═════ DATA ═════

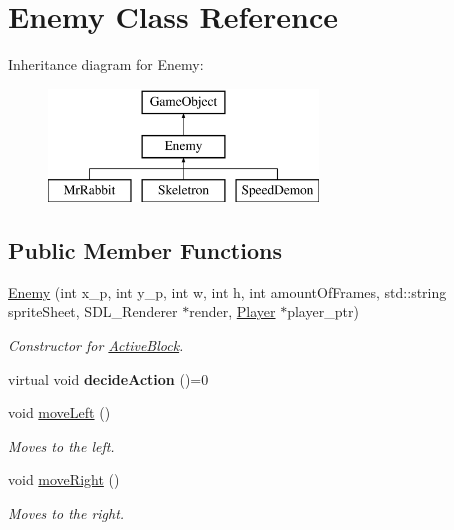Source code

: \hypertarget{class_enemy}{}\section{Enemy Class Reference}
\label{class_enemy}
Inheritance diagram for Enemy\+:\begin{figure}[H]
\begin{center}
\leavevmode
\includegraphics[height=3.000000cm]{class_enemy}
\end{center}
\end{figure}
\subsection*{Public Member Functions}
\begin{DoxyCompactItemize}
\item 
\hyperlink{class_enemy_a82d8148ea7ca6fb9a77112014bb6682c}{Enemy} (int x\+\_\+p, int y\+\_\+p, int w, int h, int amount\+Of\+Frames, std\+::string sprite\+Sheet, S\+D\+L\+\_\+\+Renderer $\ast$render, \hyperlink{class_player}{Player} $\ast$player\+\_\+ptr)
\begin{DoxyCompactList}\small\item\em Constructor for \hyperlink{class_active_block}{Active\+Block}. \end{DoxyCompactList}\item 
\hypertarget{class_enemy_a4b883487df30d884389546d6d152a21b}{}virtual void {\bfseries decide\+Action} ()=0\label{class_enemy_a4b883487df30d884389546d6d152a21b}

\item 
void \hyperlink{class_enemy_a40d054c26a502f7dbd310f4b1fb51c5c}{move\+Left} ()
\begin{DoxyCompactList}\small\item\em Moves to the left. \end{DoxyCompactList}\item 
void \hyperlink{class_enemy_ab7fd09209895cb57198408f32cac8ce9}{move\+Right} ()
\begin{DoxyCompactList}\small\item\em Moves to the right. \end{DoxyCompactList}\end{DoxyCompactItemize}
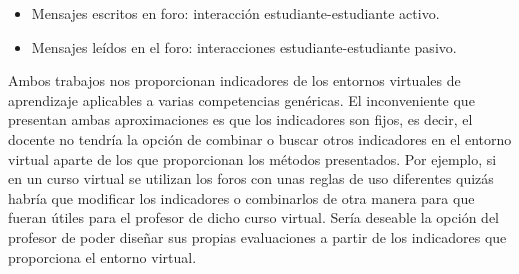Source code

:\begin{itemize}
\item Mensajes escritos en foro: interacción estudiante-estudiante activo.
\item Mensajes leídos en el foro:  interacciones estudiante-estudiante pasivo.
\end{itemize}

Ambos trabajos nos proporcionan indicadores de los entornos virtuales de aprendizaje aplicables a varias competencias genéricas. El inconveniente que presentan ambas aproximaciones es que los indicadores son fijos, es decir, el docente no tendría la opción de combinar o buscar otros indicadores en el entorno virtual aparte de los que proporcionan los métodos presentados. Por ejemplo, si en un curso virtual se utilizan los foros con unas reglas de uso diferentes quizás habría que modificar los indicadores o combinarlos de otra manera para que fueran útiles para el profesor de dicho curso virtual. Sería deseable la opción del profesor de poder diseñar sus propias evaluaciones a partir de los indicadores que proporciona el entorno virtual.

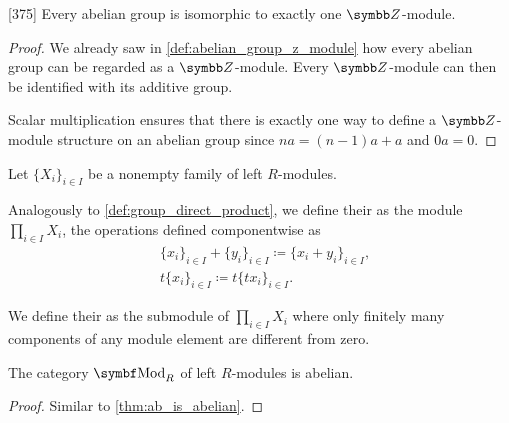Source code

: \begin{proposition}\label{thm:abelian_group_iff_z_module}\cite{Knapp2016BAlg}[375]
  Every abelian group is isomorphic to exactly one \( \Z \)-module.
\end{proposition}
\begin{proof}
  We already saw in \cref{def:abelian_group_z_module} how every abelian group can be regarded as a \( \Z \)-module. Every \( \Z \)-module can then be identified with its additive group.

  Scalar multiplication ensures that there is exactly one way to define a \( \Z \)-module structure on an abelian group since \( na = (n-1)a + a \) and \( 0a = 0 \).
\end{proof}

\begin{definition}\label{def:left_module_direct_product}
  Let \( \{ X_i \}_{i \in I} \) be a nonempty family of left \( R \)-modules.

  Analogously to \cref{def:group_direct_product}, we define their  as the module \( \prod_{i \in I} X_i \), the operations defined componentwise as
  \begin{align*}
    &\{ x_i \}_{i \in I} + \{ y_i \}_{i \in I}
    \coloneqq
    \{ x_i + y_i \}_{i \in I}, \\
    &t \{ x_i \}_{i \in I}
    \coloneqq
    t \{ t x_i \}_{i \in I}.
  \end{align*}

  We define their  as the submodule of \( \prod_{i \in I} X_i \) where only finitely many components of any module element are different from zero.
\end{definition}

\begin{proposition}\label{thm:mod_r_is_abelian}
  The category \( \Cat{Mod}_R \) of left \( R \)-modules is abelian.
\end{proposition}
\begin{proof}
  Similar to \cref{thm:ab_is_abelian}.
\end{proof}

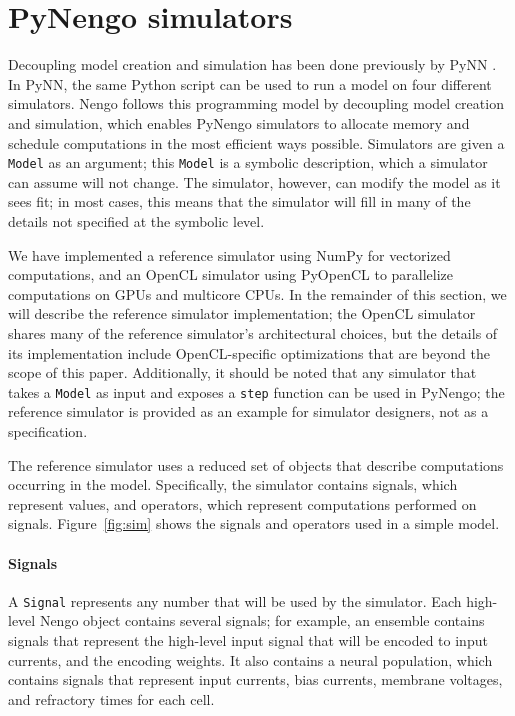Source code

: \documentclass{frontiersSCNS}
\begin{document}
\section{PyNengo simulators} \label{sec:simulators}

Decoupling model creation and simulation
has been done previously
by PyNN \cite{TODO}.
In PyNN, the same Python script
can be used to run a model
on four different simulators.
Nengo follows this programming model by
decoupling model creation and simulation,
which enables PyNengo simulators
to allocate memory and schedule computations
in the most efficient ways possible.
Simulators are given a \texttt{Model}
as an argument;
this \texttt{Model} is a symbolic description,
which a simulator can assume will not change.
The simulator, however,
can modify the model as it sees fit;
in most cases, this means that the simulator
will fill in many of the details
not specified at the symbolic level.

We have implemented
a reference simulator using NumPy
for vectorized computations,
and an OpenCL simulator
using PyOpenCL to parallelize
computations on GPUs and multicore CPUs.
In the remainder of this section,
we will describe
the reference simulator implementation;
the OpenCL simulator shares many
of the reference simulator's architectural choices,
but the details of its implementation
include OpenCL-specific optimizations
that are beyond the scope of this paper.
Additionally, it should be noted that
any simulator that takes a \texttt{Model}
as input and exposes a \texttt{step}
function can be used in PyNengo;
the reference simulator
is provided as an example
for simulator designers,
not as a specification.

The reference simulator
uses a reduced set of objects
that describe computations
occurring in the model.
Specifically, the simulator
contains signals, which represent values,
and operators, which represent computations
performed on signals.
Figure~\ref{fig:sim} shows the signals
and operators used in a simple model.

\paragraph{Signals}

A \texttt{Signal} represents any number that
will be used by the simulator.
Each high-level Nengo object contains
several signals;
for example, an ensemble contains signals
that represent the high-level input
signal that will be encoded
to input currents,
and the encoding weights.
It also contains a neural population,
which contains signals that represent
input currents, bias currents,
membrane voltages, and refractory times for each cell.
\end{document}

═════

## YOUR TASK
Print every record above exactly, but no pictures.

## RESPONSE TO THE TASK
Source code

: \hypertarget{class_enemy}{}\section{Enemy Class Reference}
\label{class_enemy}
Inheritance diagram for Enemy\+:\begin{figure}[H]
\begin{center}
\leavevmode
\includegraphics[height=3.000000cm]{class_enemy}
\end{center}
\end{figure}
\subsection*{Public Member Functions}
\begin{DoxyCompactItemize}
\item 
\hyperlink{class_enemy_a82d8148ea7ca6fb9a77112014bb6682c}{Enemy} (int x\+\_\+p, int y\+\_\+p, int w, int h, int amount\+Of\+Frames, std\+::string sprite\+Sheet, S\+D\+L\+\_\+\+Renderer $\ast$render, \hyperlink{class_player}{Player} $\ast$player\+\_\+ptr)
\begin{DoxyCompactList}\small\item\em Constructor for \hyperlink{class_active_block}{Active\+Block}. \end{DoxyCompactList}\item 
\hypertarget{class_enemy_a4b883487df30d884389546d6d152a21b}{}virtual void {\bfseries decide\+Action} ()=0\label{class_enemy_a4b883487df30d884389546d6d152a21b}

\item 
void \hyperlink{class_enemy_a40d054c26a502f7dbd310f4b1fb51c5c}{move\+Left} ()
\begin{DoxyCompactList}\small\item\em Moves to the left. \end{DoxyCompactList}\item 
void \hyperlink{class_enemy_ab7fd09209895cb57198408f32cac8ce9}{move\+Right} ()
\begin{DoxyCompactList}\small\item\em Moves to the right. \end{DoxyCompactList}\end{DoxyCompactItemize}
Source code

:\begin{itemize}
\item Mensajes escritos en foro: interacción estudiante-estudiante activo.
\item Mensajes leídos en el foro:  interacciones estudiante-estudiante pasivo.
\end{itemize}

Ambos trabajos nos proporcionan indicadores de los entornos virtuales de aprendizaje aplicables a varias competencias genéricas. El inconveniente que presentan ambas aproximaciones es que los indicadores son fijos, es decir, el docente no tendría la opción de combinar o buscar otros indicadores en el entorno virtual aparte de los que proporcionan los métodos presentados. Por ejemplo, si en un curso virtual se utilizan los foros con unas reglas de uso diferentes quizás habría que modificar los indicadores o combinarlos de otra manera para que fueran útiles para el profesor de dicho curso virtual. Sería deseable la opción del profesor de poder diseñar sus propias evaluaciones a partir de los indicadores que proporciona el entorno virtual.

Source code

: \begin{proposition}\label{thm:abelian_group_iff_z_module}\cite{Knapp2016BAlg}[375]
  Every abelian group is isomorphic to exactly one \( \Z \)-module.
\end{proposition}
\begin{proof}
  We already saw in \cref{def:abelian_group_z_module} how every abelian group can be regarded as a \( \Z \)-module. Every \( \Z \)-module can then be identified with its additive group.

  Scalar multiplication ensures that there is exactly one way to define a \( \Z \)-module structure on an abelian group since \( na = (n-1)a + a \) and \( 0a = 0 \).
\end{proof}

\begin{definition}\label{def:left_module_direct_product}
  Let \( \{ X_i \}_{i \in I} \) be a nonempty family of left \( R \)-modules.

  Analogously to \cref{def:group_direct_product}, we define their  as the module \( \prod_{i \in I} X_i \), the operations defined componentwise as
  \begin{align*}
    &\{ x_i \}_{i \in I} + \{ y_i \}_{i \in I}
    \coloneqq
    \{ x_i + y_i \}_{i \in I}, \\
    &t \{ x_i \}_{i \in I}
    \coloneqq
    t \{ t x_i \}_{i \in I}.
  \end{align*}

  We define their  as the submodule of \( \prod_{i \in I} X_i \) where only finitely many components of any module element are different from zero.
\end{definition}

\begin{proposition}\label{thm:mod_r_is_abelian}
  The category \( \Cat{Mod}_R \) of left \( R \)-modules is abelian.
\end{proposition}
\begin{proof}
  Similar to \cref{thm:ab_is_abelian}.
\end{proof}

Source code

: \documentclass{frontiersSCNS}
\begin{document}
\section{PyNengo simulators} \label{sec:simulators}

Decoupling model creation and simulation
has been done previously
by PyNN \cite{TODO}.
In PyNN, the same Python script
can be used to run a model
on four different simulators.
Nengo follows this programming model by
decoupling model creation and simulation,
which enables PyNengo simulators
to allocate memory and schedule computations
in the most efficient ways possible.
Simulators are given a \texttt{Model}
as an argument;
this \texttt{Model} is a symbolic description,
which a simulator can assume will not change.
The simulator, however,
can modify the model as it sees fit;
in most cases, this means that the simulator
will fill in many of the details
not specified at the symbolic level.

We have implemented
a reference simulator using NumPy
for vectorized computations,
and an OpenCL simulator
using PyOpenCL to parallelize
computations on GPUs and multicore CPUs.
In the remainder of this section,
we will describe
the reference simulator implementation;
the OpenCL simulator shares many
of the reference simulator's architectural choices,
but the details of its implementation
include OpenCL-specific optimizations
that are beyond the scope of this paper.
Additionally, it should be noted that
any simulator that takes a \texttt{Model}
as input and exposes a \texttt{step}
function can be used in PyNengo;
the reference simulator
is provided as an example
for simulator designers,
not as a specification.

The reference simulator
uses a reduced set of objects
that describe computations
occurring in the model.
Specifically, the simulator
contains signals, which represent values,
and operators, which represent computations
performed on signals.
Figure~\ref{fig:sim} shows the signals
and operators used in a simple model.

\paragraph{Signals}

A \texttt{Signal} represents any number that
will be used by the simulator.
Each high-level Nengo object contains
several signals;
for example, an ensemble contains signals
that represent the high-level input
signal that will be encoded
to input currents,
and the encoding weights.
It also contains a neural population,
which contains signals that represent
input currents, bias currents,
membrane voltages, and refractory times for each cell.
\end{document}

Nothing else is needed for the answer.